BRIEF:
Within the entries below, find the portion that opens with the line containing "denotes fever, it is generally accepted" and closes with the line containing "Fever is extremely". Retype that portion exactly and only.

+-------+

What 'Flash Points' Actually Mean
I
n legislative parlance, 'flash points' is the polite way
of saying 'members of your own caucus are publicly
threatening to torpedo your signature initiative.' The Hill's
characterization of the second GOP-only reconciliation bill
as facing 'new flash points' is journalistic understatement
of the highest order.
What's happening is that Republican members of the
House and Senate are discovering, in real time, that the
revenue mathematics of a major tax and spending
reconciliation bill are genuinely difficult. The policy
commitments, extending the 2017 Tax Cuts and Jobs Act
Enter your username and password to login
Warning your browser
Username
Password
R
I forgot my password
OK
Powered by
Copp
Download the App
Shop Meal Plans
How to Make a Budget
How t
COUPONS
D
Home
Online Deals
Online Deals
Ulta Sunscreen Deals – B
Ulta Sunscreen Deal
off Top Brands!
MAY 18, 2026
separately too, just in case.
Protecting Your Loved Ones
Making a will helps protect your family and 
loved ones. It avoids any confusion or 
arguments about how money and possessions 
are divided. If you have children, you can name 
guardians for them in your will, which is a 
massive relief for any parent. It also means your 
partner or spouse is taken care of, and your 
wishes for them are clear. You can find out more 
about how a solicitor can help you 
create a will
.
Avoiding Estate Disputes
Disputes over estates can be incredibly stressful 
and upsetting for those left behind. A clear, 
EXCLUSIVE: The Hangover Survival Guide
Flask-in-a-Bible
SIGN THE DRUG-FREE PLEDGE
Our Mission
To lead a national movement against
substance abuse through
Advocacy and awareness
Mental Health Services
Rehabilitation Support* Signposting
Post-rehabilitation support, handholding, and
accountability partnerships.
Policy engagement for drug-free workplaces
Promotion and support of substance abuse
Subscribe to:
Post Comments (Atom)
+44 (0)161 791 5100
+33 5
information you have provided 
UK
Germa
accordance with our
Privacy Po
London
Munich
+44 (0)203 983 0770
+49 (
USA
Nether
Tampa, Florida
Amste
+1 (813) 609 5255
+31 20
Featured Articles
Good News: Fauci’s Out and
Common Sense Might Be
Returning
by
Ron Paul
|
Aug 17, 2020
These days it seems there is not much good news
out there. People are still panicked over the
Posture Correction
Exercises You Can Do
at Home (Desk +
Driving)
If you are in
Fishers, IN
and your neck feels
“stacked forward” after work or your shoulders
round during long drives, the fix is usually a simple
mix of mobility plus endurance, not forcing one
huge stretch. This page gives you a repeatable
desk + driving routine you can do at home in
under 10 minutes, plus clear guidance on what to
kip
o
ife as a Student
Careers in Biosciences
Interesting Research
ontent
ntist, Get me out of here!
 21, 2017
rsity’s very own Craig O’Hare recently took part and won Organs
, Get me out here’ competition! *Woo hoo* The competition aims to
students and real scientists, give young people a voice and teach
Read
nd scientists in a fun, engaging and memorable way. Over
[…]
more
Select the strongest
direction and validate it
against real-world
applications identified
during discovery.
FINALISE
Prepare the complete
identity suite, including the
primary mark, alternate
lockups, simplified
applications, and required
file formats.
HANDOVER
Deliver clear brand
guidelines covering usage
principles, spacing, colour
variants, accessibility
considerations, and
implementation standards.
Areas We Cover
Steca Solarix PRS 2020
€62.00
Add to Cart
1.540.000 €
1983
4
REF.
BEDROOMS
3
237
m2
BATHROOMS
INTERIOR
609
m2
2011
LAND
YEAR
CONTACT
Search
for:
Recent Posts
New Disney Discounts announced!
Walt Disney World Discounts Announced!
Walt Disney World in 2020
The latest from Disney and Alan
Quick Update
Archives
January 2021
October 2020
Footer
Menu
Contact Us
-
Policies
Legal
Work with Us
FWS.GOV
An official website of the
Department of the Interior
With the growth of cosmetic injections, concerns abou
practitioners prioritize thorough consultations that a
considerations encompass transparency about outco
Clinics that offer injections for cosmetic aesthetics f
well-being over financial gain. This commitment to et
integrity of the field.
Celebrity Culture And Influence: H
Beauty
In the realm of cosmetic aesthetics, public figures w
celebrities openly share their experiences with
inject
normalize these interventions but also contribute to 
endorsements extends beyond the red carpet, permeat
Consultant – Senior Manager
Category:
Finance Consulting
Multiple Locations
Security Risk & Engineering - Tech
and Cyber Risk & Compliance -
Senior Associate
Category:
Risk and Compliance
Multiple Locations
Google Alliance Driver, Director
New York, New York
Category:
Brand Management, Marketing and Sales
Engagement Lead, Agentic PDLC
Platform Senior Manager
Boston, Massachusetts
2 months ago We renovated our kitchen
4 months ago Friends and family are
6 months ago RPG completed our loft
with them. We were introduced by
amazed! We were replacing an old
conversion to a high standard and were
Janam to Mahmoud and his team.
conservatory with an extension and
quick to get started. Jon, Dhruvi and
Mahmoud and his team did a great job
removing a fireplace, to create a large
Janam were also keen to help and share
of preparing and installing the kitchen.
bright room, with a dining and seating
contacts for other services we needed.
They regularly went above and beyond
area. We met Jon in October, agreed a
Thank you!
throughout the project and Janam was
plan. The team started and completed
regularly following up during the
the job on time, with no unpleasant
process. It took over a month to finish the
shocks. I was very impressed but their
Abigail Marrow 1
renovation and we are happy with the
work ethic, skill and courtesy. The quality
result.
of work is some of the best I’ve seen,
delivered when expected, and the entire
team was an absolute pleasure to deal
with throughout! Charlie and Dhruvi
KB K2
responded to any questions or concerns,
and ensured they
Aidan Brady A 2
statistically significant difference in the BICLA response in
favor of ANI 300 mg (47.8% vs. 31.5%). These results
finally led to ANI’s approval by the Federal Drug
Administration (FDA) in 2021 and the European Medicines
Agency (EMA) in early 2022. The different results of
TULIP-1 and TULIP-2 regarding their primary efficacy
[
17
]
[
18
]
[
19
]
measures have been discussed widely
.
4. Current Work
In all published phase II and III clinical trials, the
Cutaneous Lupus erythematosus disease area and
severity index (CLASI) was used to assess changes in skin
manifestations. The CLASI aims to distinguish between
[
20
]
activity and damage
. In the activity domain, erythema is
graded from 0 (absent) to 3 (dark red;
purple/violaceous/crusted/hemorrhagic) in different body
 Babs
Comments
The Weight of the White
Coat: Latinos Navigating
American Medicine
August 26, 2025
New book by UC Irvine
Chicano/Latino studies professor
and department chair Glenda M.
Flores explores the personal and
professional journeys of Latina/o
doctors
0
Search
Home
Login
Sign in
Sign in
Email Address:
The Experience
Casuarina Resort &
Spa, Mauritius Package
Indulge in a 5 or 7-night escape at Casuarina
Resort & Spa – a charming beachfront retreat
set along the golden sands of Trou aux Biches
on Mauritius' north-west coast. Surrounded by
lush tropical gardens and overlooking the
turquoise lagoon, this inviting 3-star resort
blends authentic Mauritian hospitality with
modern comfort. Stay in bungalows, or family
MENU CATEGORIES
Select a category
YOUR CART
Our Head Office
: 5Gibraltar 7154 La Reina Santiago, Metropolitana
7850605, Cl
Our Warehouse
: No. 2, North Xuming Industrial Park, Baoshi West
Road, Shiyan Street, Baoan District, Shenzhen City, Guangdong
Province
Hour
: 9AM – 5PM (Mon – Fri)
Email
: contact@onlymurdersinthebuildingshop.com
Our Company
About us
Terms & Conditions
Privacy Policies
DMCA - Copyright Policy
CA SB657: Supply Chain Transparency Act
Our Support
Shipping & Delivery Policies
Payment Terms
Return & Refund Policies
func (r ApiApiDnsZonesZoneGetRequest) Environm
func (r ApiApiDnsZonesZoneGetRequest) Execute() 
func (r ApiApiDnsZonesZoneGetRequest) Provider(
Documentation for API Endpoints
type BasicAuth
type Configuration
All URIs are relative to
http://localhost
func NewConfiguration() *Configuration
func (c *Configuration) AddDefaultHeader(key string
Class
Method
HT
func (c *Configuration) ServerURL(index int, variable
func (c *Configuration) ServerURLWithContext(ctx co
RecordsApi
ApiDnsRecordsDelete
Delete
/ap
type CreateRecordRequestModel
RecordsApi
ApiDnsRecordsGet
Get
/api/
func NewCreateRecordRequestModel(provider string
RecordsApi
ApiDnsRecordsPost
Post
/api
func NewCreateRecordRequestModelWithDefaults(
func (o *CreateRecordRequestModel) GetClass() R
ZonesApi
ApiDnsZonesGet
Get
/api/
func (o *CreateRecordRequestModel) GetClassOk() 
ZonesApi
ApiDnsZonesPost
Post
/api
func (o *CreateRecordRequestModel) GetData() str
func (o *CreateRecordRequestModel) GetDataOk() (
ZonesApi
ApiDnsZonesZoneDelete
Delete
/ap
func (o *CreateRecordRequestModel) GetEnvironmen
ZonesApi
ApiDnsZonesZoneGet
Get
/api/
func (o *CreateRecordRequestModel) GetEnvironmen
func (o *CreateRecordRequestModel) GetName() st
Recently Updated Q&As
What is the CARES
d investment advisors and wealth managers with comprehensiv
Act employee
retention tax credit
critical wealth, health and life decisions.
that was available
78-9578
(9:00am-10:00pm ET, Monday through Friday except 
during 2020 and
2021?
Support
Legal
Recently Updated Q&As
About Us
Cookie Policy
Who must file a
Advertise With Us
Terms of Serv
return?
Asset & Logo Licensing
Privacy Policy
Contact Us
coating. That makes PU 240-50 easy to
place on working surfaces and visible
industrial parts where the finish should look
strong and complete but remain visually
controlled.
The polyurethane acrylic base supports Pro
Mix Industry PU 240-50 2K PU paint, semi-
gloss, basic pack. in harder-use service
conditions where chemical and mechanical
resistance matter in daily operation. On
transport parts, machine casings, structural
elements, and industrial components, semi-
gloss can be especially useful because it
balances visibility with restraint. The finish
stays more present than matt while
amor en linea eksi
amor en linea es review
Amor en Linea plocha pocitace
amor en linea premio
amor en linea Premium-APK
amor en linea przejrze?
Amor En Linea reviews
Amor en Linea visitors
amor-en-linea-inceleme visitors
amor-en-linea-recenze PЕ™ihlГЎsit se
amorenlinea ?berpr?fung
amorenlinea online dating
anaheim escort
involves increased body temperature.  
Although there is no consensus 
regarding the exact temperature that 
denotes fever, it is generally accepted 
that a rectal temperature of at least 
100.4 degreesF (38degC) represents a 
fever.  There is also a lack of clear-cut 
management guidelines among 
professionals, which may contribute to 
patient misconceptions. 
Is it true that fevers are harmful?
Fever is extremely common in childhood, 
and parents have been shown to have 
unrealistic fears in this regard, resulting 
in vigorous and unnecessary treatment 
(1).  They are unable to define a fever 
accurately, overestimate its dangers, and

+-------+

SOLUTION:
denotes fever, it is generally accepted 
that a rectal temperature of at least 
100.4 degreesF (38degC) represents a 
fever.  There is also a lack of clear-cut 
management guidelines among 
professionals, which may contribute to 
patient misconceptions. 
Is it true that fevers are harmful?
Fever is extremely common in childhood, 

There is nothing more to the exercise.